Les deux types d’exhumation en révèlent par ricochet un troisième, plus intime et véritable raison d’être du voyage de Claude Baechtold en Afghanistan et, ce faisant, de Riverboom lui-même : celle du traumatisme de la mort de ses parents dans un accident de voiture. Le voyage de 2002 n’aurait pas eu lieu sans ce choc terrible l’ayant fait sombrer dans des abîmes sans fond de noirceur. Monté vingt ans plus tard, Riverboom permet la résurgence de ce passé traumatique, et acte le deuil d’un homme devenu tragiquement et brutalement orphelin deux décennies auparavant. Ce qui prouve que le cinéaste a exorcisé cette douleur se trouve justement dans la loufoquerie et le ton comique du documentaire, non cependant dénué d’une mélancolie parfois poignante. La plus belle scène du film s’échappe des montagnes de l’Hindu Kuch pour aller vers celles des Alpes suisses de l’enfance de Baechtold, le cinéaste montant au sein de son film ce qui est son cœur palpitant : l’intimité familiale. Lors de cette séquence, il montre les images de ses parents, les commentant et faisant parler les deux défunts ressuscités par l’image en imitant et en adoptant leurs voix. Mettant de son propre être dans les deux fantômes filmés une vingtaine d’années avant l’escapade afghane, ces films de famille recèlent en eux les mêmes qualités mémorielles que les images de Baechtold tournées en temps de guerre et retrouvées presque par inadvertance pour faire revivre avec fantaisie les spectres du passé.
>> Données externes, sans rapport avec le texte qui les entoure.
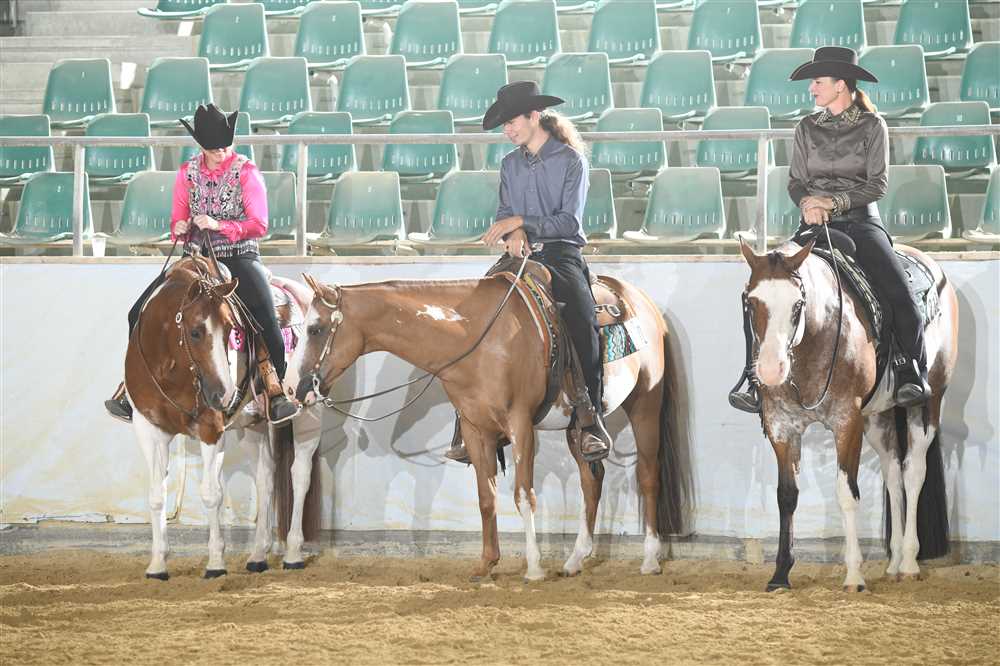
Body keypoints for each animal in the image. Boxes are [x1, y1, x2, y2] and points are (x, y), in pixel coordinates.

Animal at [123, 255, 322, 579]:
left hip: (310, 414)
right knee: (265, 478)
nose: (224, 393)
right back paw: (258, 555)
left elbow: (211, 494)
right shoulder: (148, 428)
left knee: (300, 476)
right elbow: (156, 495)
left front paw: (215, 562)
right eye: (194, 332)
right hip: (254, 424)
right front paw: (157, 564)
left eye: (232, 329)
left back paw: (293, 554)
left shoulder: (210, 429)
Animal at [282, 265, 692, 582]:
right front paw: (486, 564)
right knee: (592, 481)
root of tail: (643, 302)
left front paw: (533, 568)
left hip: (646, 403)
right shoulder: (476, 429)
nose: (294, 388)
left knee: (648, 476)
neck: (477, 337)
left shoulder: (520, 425)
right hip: (578, 425)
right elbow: (486, 496)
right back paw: (576, 559)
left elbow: (524, 495)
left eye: (315, 329)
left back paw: (650, 558)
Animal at [738, 238, 958, 591]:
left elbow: (846, 494)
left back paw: (910, 562)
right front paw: (780, 574)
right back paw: (894, 563)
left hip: (927, 403)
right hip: (878, 417)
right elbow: (786, 496)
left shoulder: (847, 422)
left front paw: (854, 575)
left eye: (798, 305)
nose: (771, 370)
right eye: (751, 302)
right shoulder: (781, 427)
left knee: (913, 473)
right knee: (893, 472)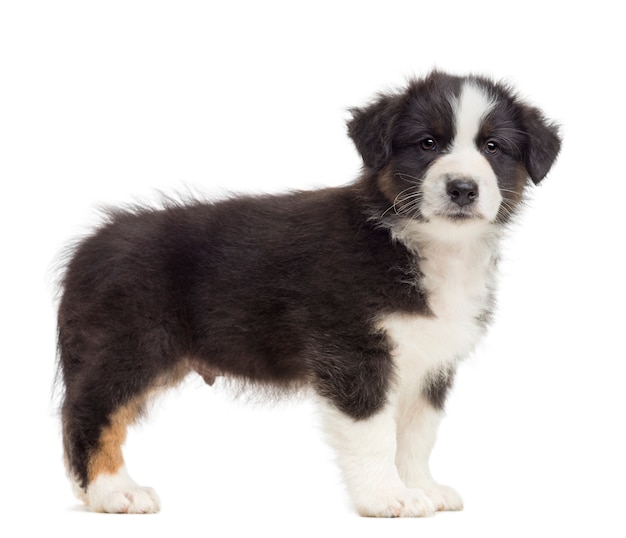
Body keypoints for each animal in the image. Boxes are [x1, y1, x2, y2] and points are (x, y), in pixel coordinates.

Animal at [56, 71, 560, 516]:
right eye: (427, 144)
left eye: (493, 147)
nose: (462, 188)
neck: (423, 244)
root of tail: (89, 247)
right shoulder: (352, 350)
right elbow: (374, 431)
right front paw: (387, 498)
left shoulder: (431, 362)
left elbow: (418, 432)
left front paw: (422, 487)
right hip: (131, 344)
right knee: (90, 412)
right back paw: (114, 492)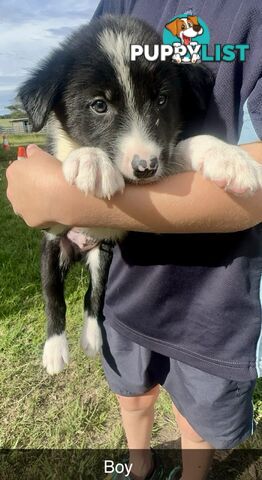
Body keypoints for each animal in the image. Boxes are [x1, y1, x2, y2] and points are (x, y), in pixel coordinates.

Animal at [18, 15, 262, 376]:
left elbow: (182, 146)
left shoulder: (164, 155)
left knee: (94, 295)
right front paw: (90, 159)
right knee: (53, 294)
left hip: (102, 254)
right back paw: (55, 350)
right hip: (53, 247)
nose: (145, 168)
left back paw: (92, 338)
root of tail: (79, 249)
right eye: (99, 105)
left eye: (161, 100)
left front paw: (229, 158)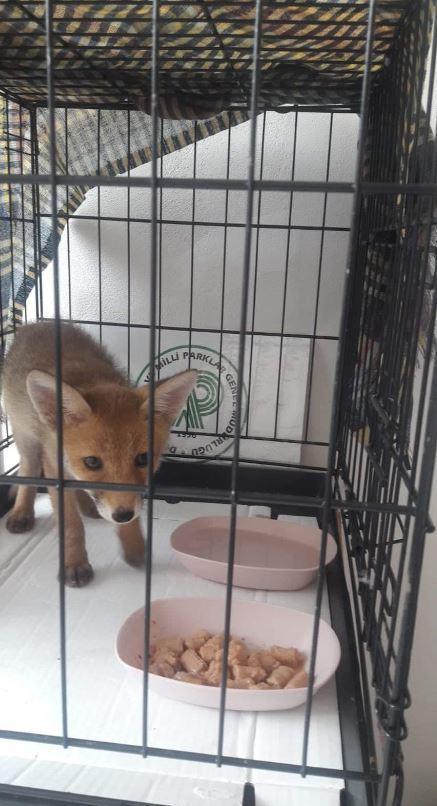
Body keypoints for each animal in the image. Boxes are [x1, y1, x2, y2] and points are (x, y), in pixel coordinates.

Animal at [1, 321, 197, 587]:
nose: (122, 515)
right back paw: (22, 511)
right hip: (26, 438)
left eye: (143, 459)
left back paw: (88, 506)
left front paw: (134, 545)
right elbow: (71, 525)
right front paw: (75, 564)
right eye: (92, 462)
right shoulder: (54, 467)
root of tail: (37, 323)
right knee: (28, 470)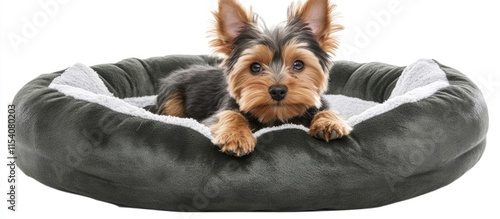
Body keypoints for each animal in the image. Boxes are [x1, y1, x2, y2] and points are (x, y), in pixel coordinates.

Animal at [156, 0, 352, 157]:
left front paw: (329, 122)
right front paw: (236, 136)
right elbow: (230, 115)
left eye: (298, 64)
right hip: (172, 94)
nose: (278, 90)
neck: (276, 118)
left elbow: (326, 110)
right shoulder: (218, 113)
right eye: (255, 67)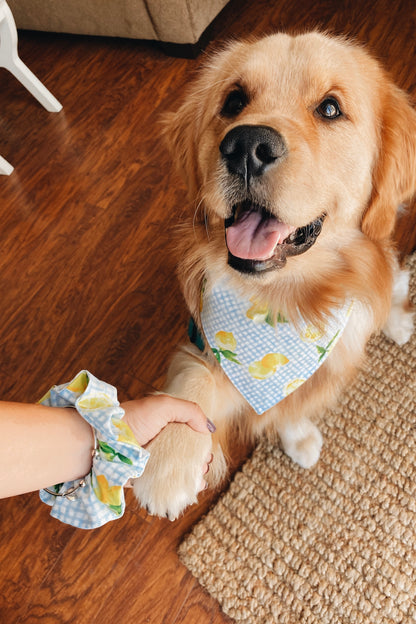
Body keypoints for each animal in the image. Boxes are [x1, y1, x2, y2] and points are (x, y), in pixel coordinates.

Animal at [134, 30, 416, 516]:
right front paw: (170, 459)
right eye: (233, 101)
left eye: (330, 108)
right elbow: (194, 383)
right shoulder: (207, 344)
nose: (246, 146)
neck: (285, 301)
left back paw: (398, 323)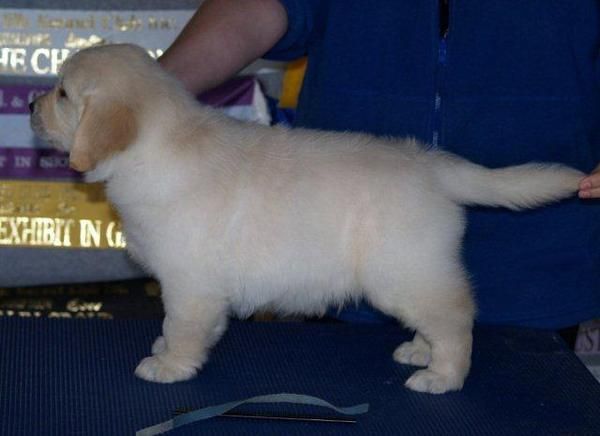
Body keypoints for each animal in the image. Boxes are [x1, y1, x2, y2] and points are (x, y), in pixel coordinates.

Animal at [30, 44, 584, 394]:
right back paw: (419, 351)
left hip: (402, 271)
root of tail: (436, 166)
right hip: (414, 271)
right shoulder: (203, 287)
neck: (153, 148)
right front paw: (175, 349)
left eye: (63, 93)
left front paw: (170, 364)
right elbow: (197, 326)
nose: (32, 103)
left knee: (456, 316)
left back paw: (442, 375)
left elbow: (182, 323)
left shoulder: (189, 281)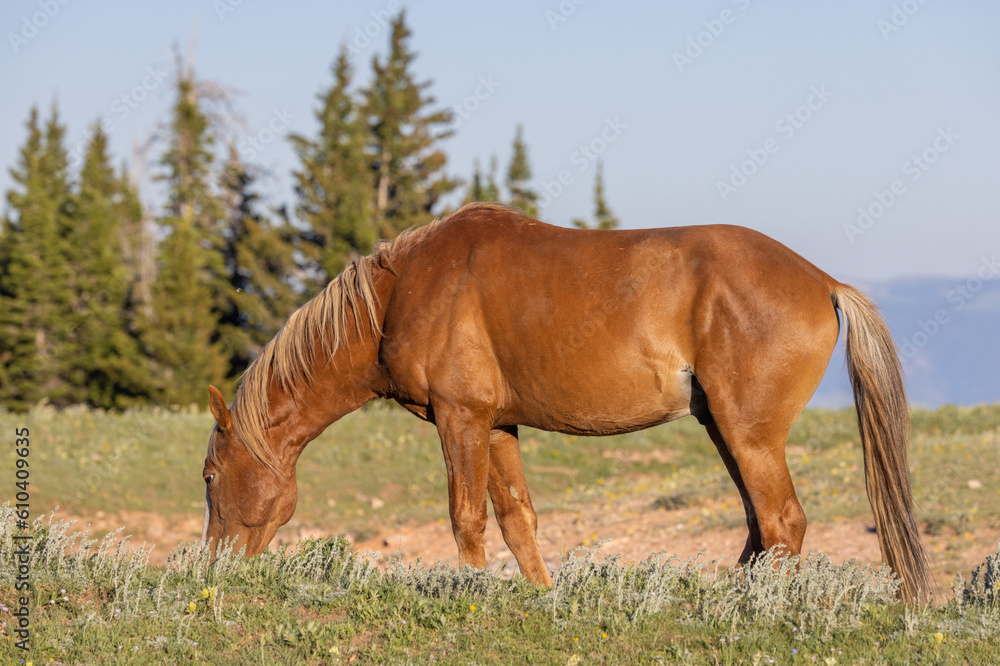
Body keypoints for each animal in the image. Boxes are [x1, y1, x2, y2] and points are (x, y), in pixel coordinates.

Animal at [201, 202, 931, 600]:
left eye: (209, 477)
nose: (214, 567)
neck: (404, 291)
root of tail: (823, 281)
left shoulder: (460, 421)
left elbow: (466, 519)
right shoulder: (498, 427)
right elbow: (516, 520)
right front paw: (538, 600)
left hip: (748, 436)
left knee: (782, 524)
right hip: (726, 431)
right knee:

On peut parfois reprocher aux documentaristes modernes de trop se mettre en avant dans leurs œuvres, se donnant une importance qu’ils soustraient alors à leurs films ; la démarche de Baechtold, noyau de Riverboom, s’avère, elle, légitime : regard sur la pérennité des images, sur leurs évolutions dialectiques influencées par les effets du temps, réflexion sur la dimension historique des documents d’époque et sur la solennité toute relative de ceux-ci, le documentaire est avant toute chose le très joli exorcisme des deuils de son auteur.